Dixie you have to earn money by doing housework?? I can't get my head round that one!
We both pay money into a joint account - covers all bills mortgage etc. DH pays for shopping. The dog insurance is on my account. We spend the rest as we like. I guess we take it in turns to buy meals out etc.
For some reason I really don't like the idea of not having my own account.
owltrousers when I asked about the baby it wasn't a criticism about your choice to have a baby, it was just a genuine question about mat leave. If between you you only have £200 ish left after bills are paid currently it would probably be a good idea to not see that as personal spends, but to put it into savings for mat leave.
I don't like the idea of earning money by doing housework though!
@Ecureuil Sorry, I wasn't being arsy! I just genuinely haven't sat down and worked out all the finances yet, a lot will change before then hopefully to our advantage, but you are right - we need to check things over! Bit scared about it to be honest.
I'm also pregnant with my first and my DH and I have completely shared finances. We were engaged and had just bought our first house when we decided to do this.
We find it easier. We discuss any big purchases but otherwise both do what we like. We're both quite good with money and spend similar amounts so it works for us. DH is the higher earner but we share all money.
If we still had separate finances we would have had to reassess our arrangement before baby arrives as it wouldn't have been feasible with my year of mat leave (part unpaid) and probably returning on a part-time basis.
I've never been able to understand the separate money thing once you are married or in a long term relationship with commitments like a mortgage or a baby unless one of you is a complete spendthrift and can't be trusted with money. Then you probably have no choice but to limit that persons access to the portion of the income required to pay all the bills.
All money is our money, whoever earns it. It has always been like this. Everything comes out of joint money whether its food or presents or holidays.
I'm sorry but I wouldn't like someone reminding me I owed him money when I was carrying his child.

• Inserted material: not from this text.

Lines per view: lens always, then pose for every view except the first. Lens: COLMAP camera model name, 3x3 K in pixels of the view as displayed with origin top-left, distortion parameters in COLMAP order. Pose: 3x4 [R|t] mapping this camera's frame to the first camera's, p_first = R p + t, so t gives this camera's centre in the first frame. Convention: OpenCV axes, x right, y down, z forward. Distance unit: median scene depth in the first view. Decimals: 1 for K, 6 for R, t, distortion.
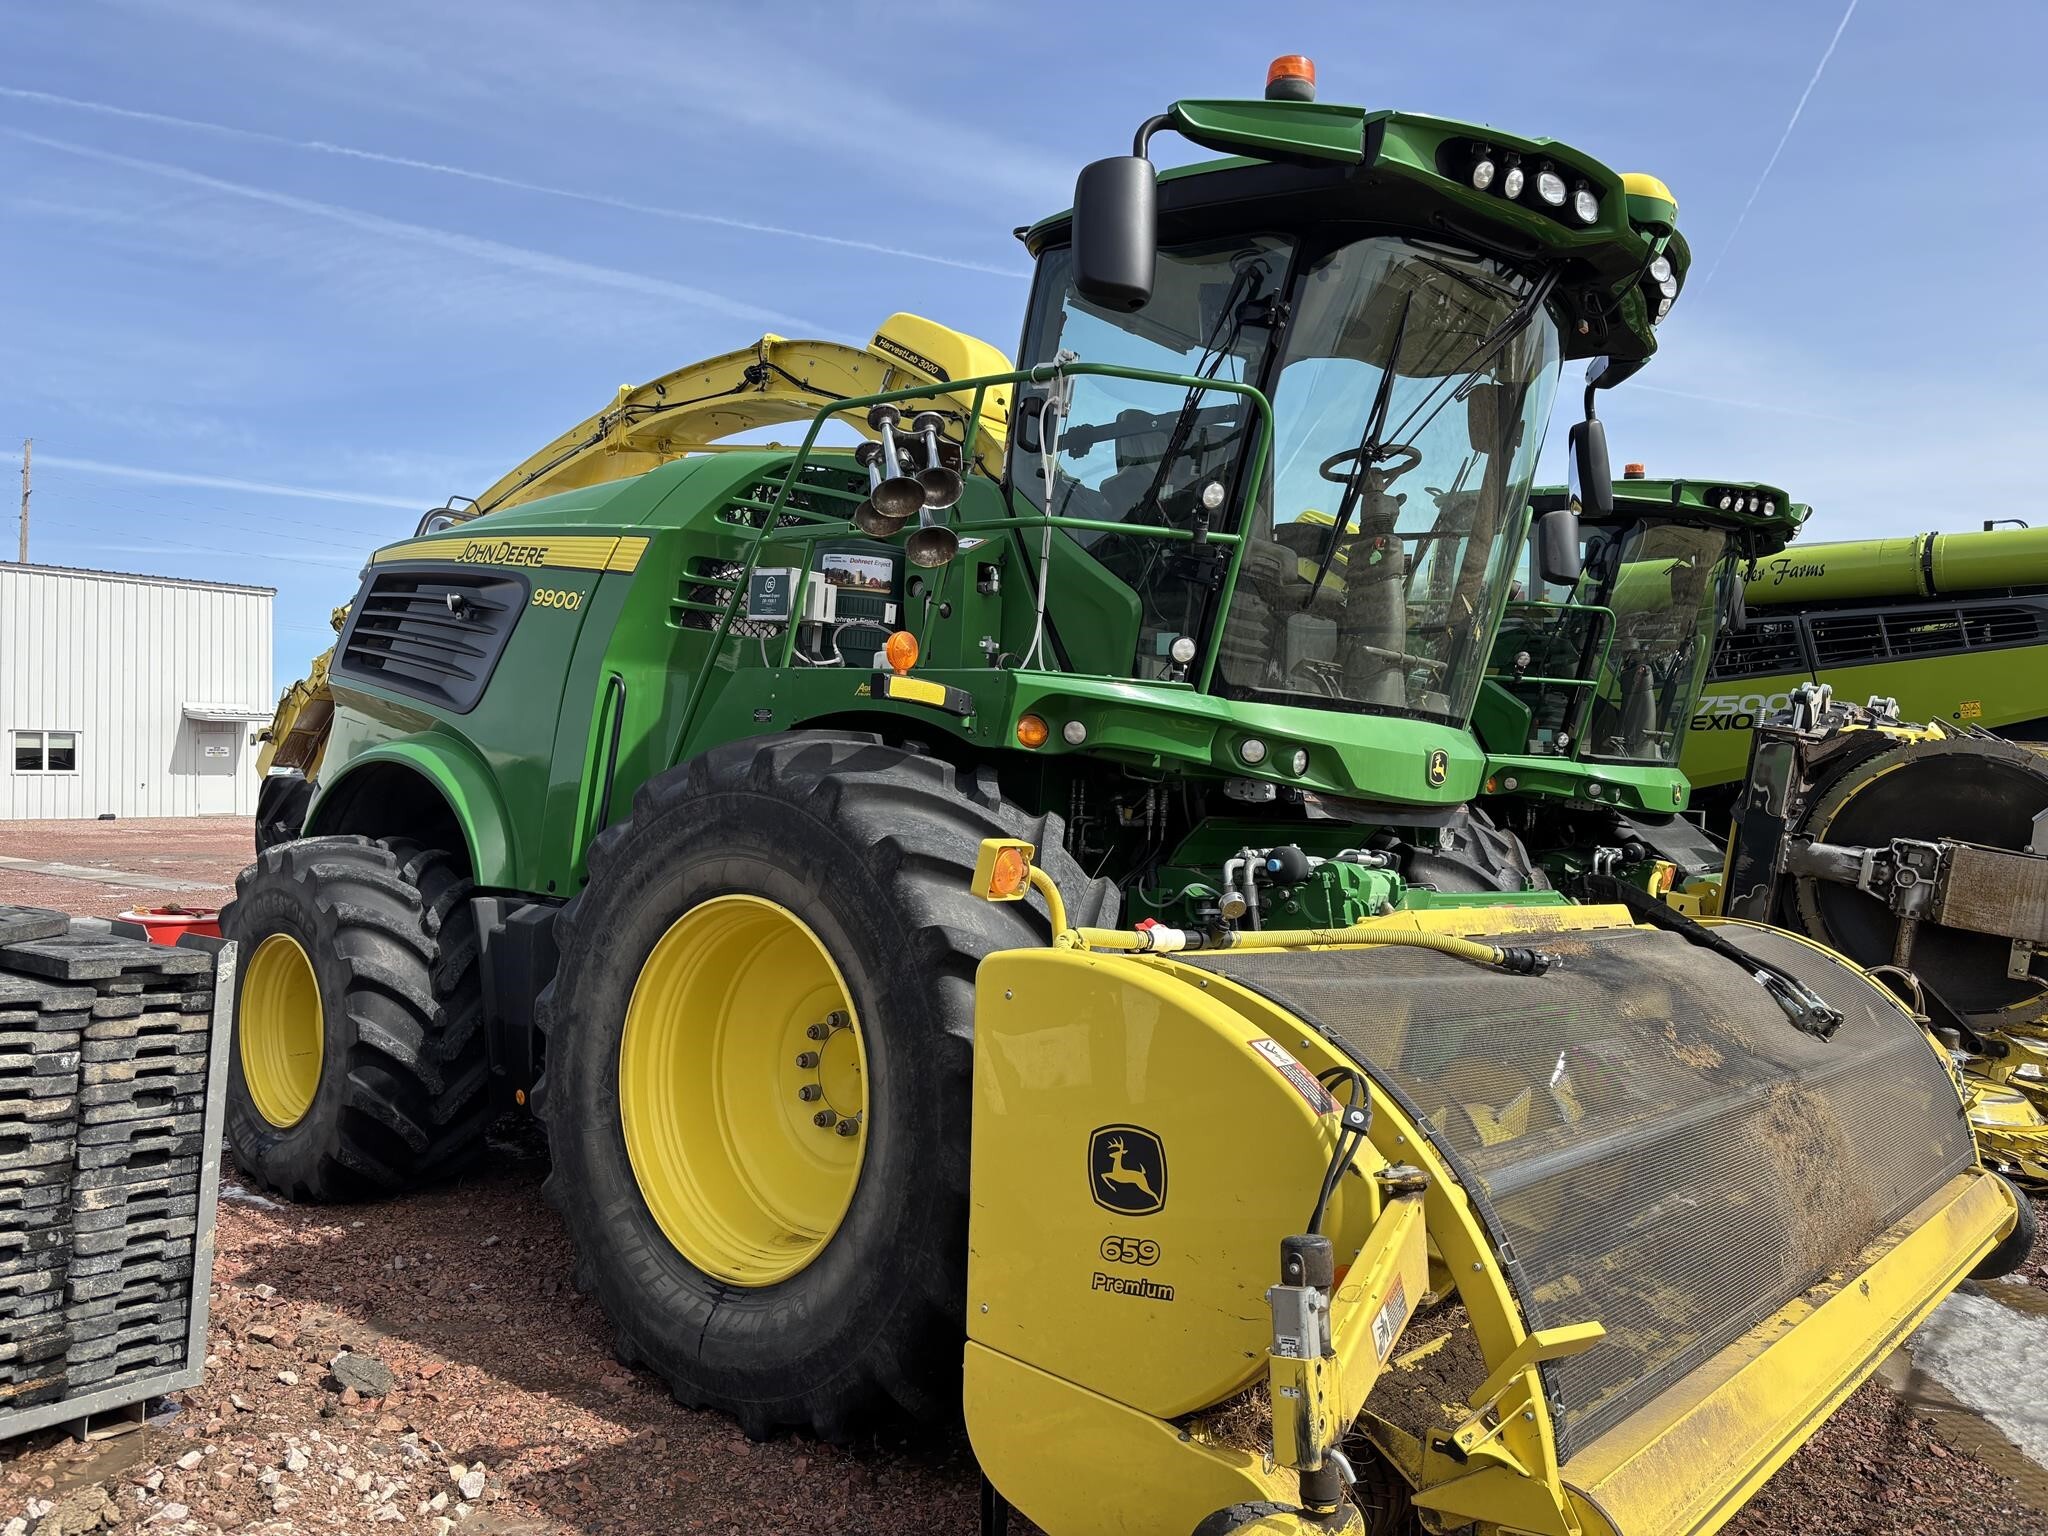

We have our own bank accounts and a joint billing account. Dh is self employed and usually earns at least £10k more than me so I pay in £500 pcm and he pays in £800.
Having said that, if I'm a bit skint (like this month) he transfers me some extra (£200 this month) and he always pays if we go out/get a takeaway etc.
I take home £1500 and have about £200 in outgoings each month he has a lot more than I do but pays £300 per month into a joint savings account. I usually pay in about £50 to that. It works for us.